(Information)

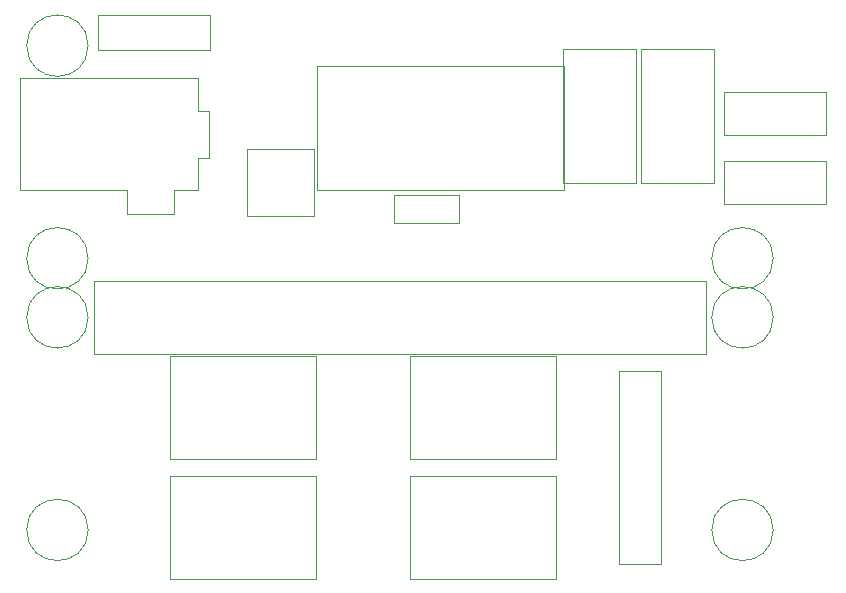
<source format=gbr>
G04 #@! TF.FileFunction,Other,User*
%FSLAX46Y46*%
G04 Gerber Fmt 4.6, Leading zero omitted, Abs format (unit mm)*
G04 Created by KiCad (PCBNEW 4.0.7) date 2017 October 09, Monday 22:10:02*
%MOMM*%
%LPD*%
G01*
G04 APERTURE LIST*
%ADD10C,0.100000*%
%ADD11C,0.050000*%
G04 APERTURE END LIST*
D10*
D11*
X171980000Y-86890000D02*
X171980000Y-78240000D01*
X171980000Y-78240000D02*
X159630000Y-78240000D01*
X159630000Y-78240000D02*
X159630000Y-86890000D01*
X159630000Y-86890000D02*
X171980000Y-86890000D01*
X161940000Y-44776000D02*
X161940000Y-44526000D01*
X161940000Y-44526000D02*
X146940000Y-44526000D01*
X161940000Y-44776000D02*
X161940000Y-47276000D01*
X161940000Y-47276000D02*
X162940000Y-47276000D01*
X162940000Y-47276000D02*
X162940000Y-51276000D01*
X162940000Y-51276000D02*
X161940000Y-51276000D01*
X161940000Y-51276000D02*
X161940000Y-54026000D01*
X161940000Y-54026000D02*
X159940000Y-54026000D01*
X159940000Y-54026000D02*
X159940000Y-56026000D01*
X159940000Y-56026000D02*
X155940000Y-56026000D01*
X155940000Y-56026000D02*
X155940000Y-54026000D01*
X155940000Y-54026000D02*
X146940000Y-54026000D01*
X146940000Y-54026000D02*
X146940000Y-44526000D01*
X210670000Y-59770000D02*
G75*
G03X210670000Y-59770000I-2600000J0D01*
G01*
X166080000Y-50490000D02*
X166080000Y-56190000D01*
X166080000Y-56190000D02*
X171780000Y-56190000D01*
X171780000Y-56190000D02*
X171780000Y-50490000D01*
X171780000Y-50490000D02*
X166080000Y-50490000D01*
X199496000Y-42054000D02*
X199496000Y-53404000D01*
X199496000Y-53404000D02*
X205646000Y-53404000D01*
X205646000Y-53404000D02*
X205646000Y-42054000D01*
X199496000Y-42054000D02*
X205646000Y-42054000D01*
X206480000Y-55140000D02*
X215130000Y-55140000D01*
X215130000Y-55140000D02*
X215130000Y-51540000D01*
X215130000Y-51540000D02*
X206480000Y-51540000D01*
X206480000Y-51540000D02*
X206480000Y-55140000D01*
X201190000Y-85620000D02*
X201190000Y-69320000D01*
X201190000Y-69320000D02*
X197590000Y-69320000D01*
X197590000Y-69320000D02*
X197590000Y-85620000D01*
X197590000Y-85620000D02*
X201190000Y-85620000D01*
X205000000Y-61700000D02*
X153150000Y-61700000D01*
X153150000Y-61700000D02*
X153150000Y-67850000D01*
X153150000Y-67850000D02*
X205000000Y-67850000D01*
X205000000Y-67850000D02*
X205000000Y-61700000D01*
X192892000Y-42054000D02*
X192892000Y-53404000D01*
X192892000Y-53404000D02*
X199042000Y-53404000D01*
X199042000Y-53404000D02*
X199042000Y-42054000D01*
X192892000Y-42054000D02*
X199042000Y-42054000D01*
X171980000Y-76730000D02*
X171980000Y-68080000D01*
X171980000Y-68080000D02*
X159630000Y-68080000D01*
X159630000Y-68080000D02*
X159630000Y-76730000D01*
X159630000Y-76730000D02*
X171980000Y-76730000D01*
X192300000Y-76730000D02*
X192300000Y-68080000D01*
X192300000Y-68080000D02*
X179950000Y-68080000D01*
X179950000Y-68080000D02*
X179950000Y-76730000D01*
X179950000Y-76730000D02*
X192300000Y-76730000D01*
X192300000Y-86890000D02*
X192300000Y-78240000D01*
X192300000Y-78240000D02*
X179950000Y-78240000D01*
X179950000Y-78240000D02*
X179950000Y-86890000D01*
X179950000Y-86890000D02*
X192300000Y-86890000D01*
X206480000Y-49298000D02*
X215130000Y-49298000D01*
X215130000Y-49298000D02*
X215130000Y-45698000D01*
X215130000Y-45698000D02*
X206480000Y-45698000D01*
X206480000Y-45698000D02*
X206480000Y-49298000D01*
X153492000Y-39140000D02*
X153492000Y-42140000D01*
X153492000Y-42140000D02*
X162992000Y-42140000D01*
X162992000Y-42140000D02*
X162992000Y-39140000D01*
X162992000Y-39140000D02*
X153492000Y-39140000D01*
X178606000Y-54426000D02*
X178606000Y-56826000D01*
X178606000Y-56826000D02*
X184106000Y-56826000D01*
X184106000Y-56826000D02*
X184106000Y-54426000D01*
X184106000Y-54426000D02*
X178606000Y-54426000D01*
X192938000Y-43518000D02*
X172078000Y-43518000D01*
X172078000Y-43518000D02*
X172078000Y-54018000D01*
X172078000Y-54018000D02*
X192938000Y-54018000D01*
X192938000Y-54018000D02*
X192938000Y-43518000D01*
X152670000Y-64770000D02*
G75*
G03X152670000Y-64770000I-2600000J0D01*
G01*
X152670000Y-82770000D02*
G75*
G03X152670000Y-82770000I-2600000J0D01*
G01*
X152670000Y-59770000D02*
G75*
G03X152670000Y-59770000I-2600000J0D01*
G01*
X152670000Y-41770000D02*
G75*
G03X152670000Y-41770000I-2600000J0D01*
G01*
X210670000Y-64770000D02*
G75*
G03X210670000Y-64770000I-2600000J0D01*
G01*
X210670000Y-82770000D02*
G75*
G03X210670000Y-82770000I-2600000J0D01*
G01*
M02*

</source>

(End Information)

Task requirements: From the records above, print exactly the lines that run from the line with "X159630000Y-86890000D01*" to the line with "X166080000Y-56190000D01*", inclusive.

Answer box:
X159630000Y-86890000D01*
X159630000Y-86890000D02*
X171980000Y-86890000D01*
X161940000Y-44776000D02*
X161940000Y-44526000D01*
X161940000Y-44526000D02*
X146940000Y-44526000D01*
X161940000Y-44776000D02*
X161940000Y-47276000D01*
X161940000Y-47276000D02*
X162940000Y-47276000D01*
X162940000Y-47276000D02*
X162940000Y-51276000D01*
X162940000Y-51276000D02*
X161940000Y-51276000D01*
X161940000Y-51276000D02*
X161940000Y-54026000D01*
X161940000Y-54026000D02*
X159940000Y-54026000D01*
X159940000Y-54026000D02*
X159940000Y-56026000D01*
X159940000Y-56026000D02*
X155940000Y-56026000D01*
X155940000Y-56026000D02*
X155940000Y-54026000D01*
X155940000Y-54026000D02*
X146940000Y-54026000D01*
X146940000Y-54026000D02*
X146940000Y-44526000D01*
X210670000Y-59770000D02*
G75*
G03X210670000Y-59770000I-2600000J0D01*
G01*
X166080000Y-50490000D02*
X166080000Y-56190000D01*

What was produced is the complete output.